TensorFlow Lite (LiteRT) and Quantization

Quantization Techniques

Available techniques include: Post-training float16 quantization, post-training dynamic range quantization, post-training integer quantization, and quantization-aware training.

Inference and Dataflow

Inference benefits by avoiding memory bottlenecks. By keeping intermediate activations and weights in local, low-cost memory, hardware can continuously feed data into parallel MAC units, accelerating throughput.

Output vs. Weight Stationary

In Output Stationary architectures, partial sums are kept fixed in local registers. In Weight Stationary architectures, weights are kept fixed while inputs are streamed across them.

LiteRT and Delegates

LiteRT is a framework for running models on edge devices. Delegates are configuration options that allow the interpreter to offload operations to specialized hardware like GPUs.
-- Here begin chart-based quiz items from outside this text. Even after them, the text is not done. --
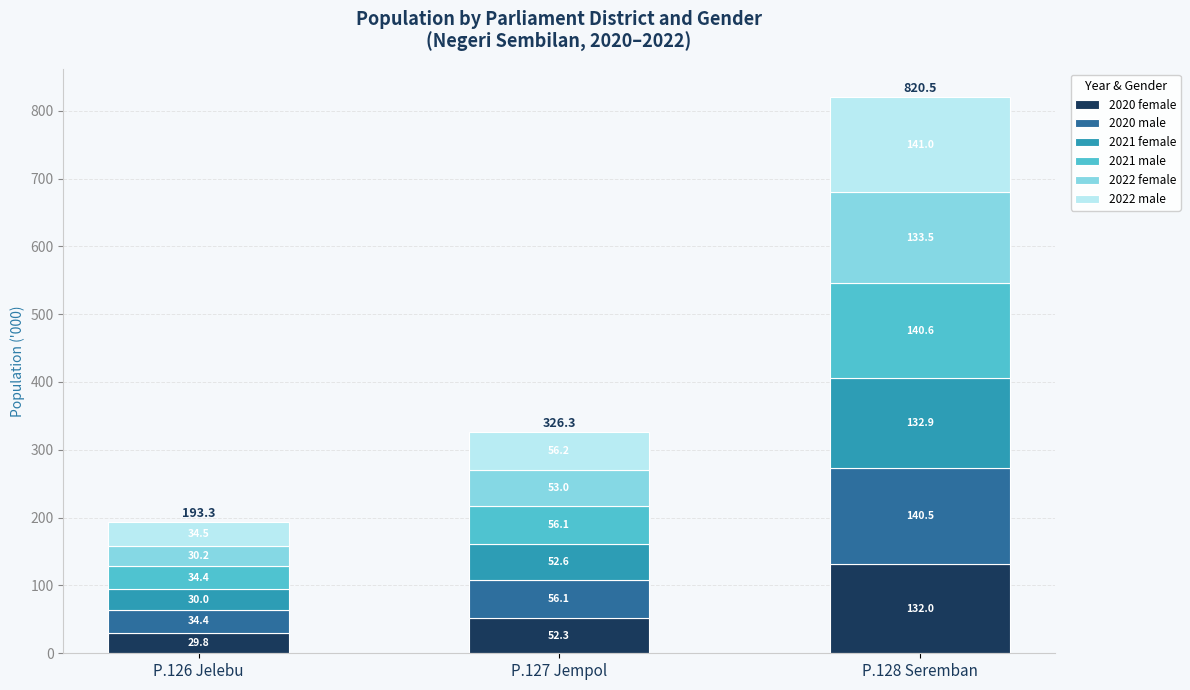

The value of 2020 female at P.128 Seremban is 187.2. True or false?

False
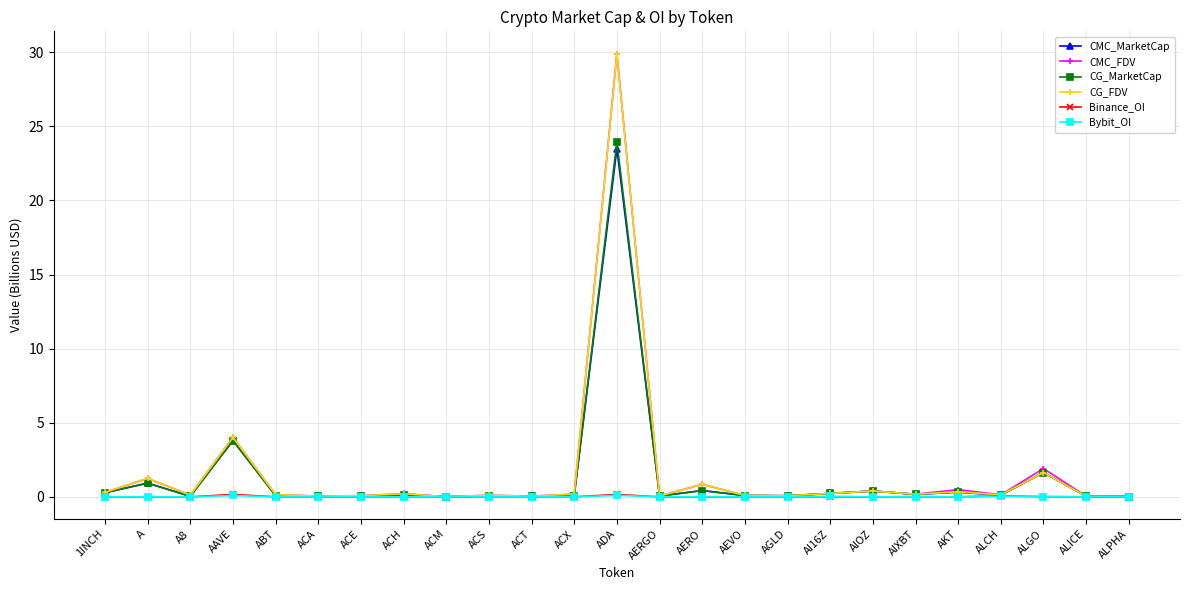

What is the label of the 11th point from the left?

ACT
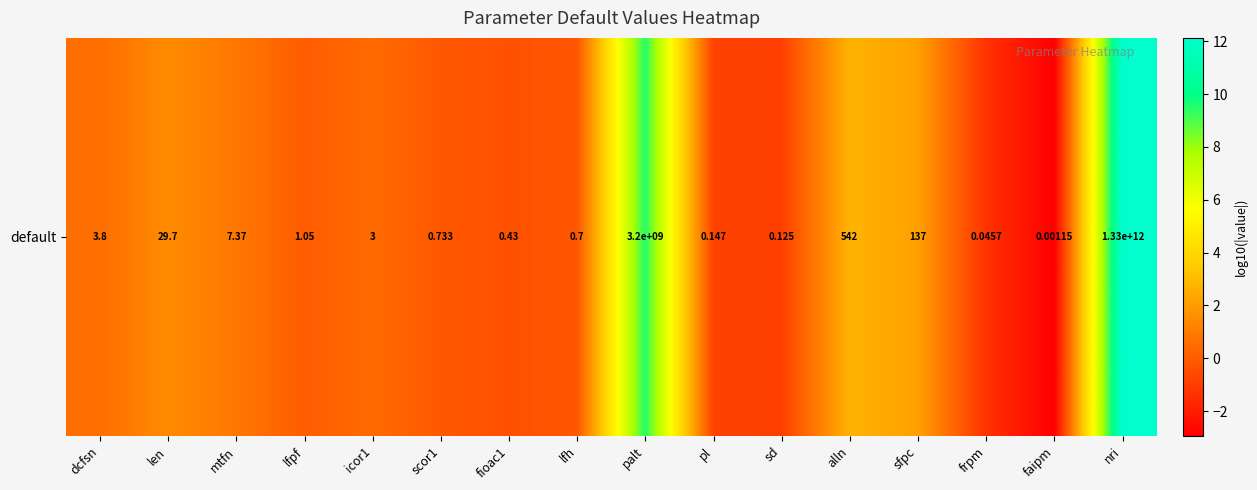

What is the sum of all values?

23.2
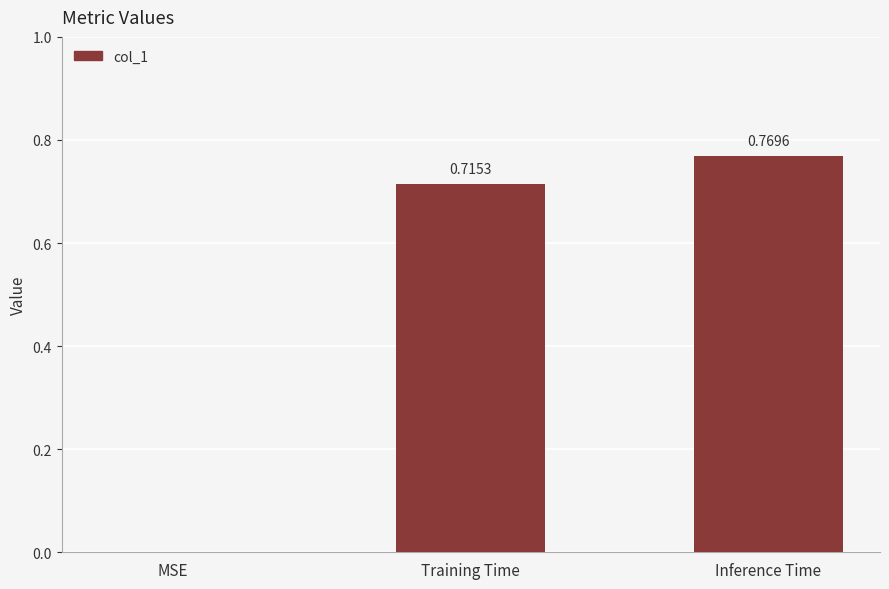

What is the difference between the values at Inference Time and Training Time?

0.1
Integer Quantization and Datasets

Low-end microcontrollers often lack floating-point support, requiring full integer quantization. A representative dataset is required to calibrate the dynamic range of tensors, enabling integer-only math, which improves latency and reduces memory usage by up to 75%.

AI Hardware Architectures

Modern GPU Capabilities

Modern GPUs support matrix sparsity (e.g., NVIDIA Ampere’s 2:4 sparse Tensor Cores) and a wide variety of formats including FP64, FP32, FP16, BF16, TF32, and FP8. They also support INT8 and INT4 operations for accelerated inference.

Edge Computing Markets

  • High-performance edge: Uses powerful GPUs (e.g., NVIDIA Jetson) for robotics and autonomous vehicles.
  • Mobile devices: Uses integrated SoCs with dedicated AI accelerators (e.g., Qualcomm Hexagon).
  • Ultra-low-power/IoT: Employs microcontrollers optimized for tight energy budgets.

FPGA vs. SoC

FPGAs offer fully adaptable hardware for custom, deterministic, ultra-low latency architectures. While i.MX9 and Jetson are both SoCs, Jetson is a high-performance device for heavy AI, whereas the i.MX9 is a power-efficient processor blending real-time microcontrollers with an NPU.

TPUs and Interconnects

A Google TPU is an ASIC utilizing a Systolic Array for massive compute throughput. For multi-GPU communication, NVLink provides a high-speed, direct interconnect that avoids the protocol overhead of PCIe. RDMA allows data transfers between nodes while bypassing the OS kernel and CPU.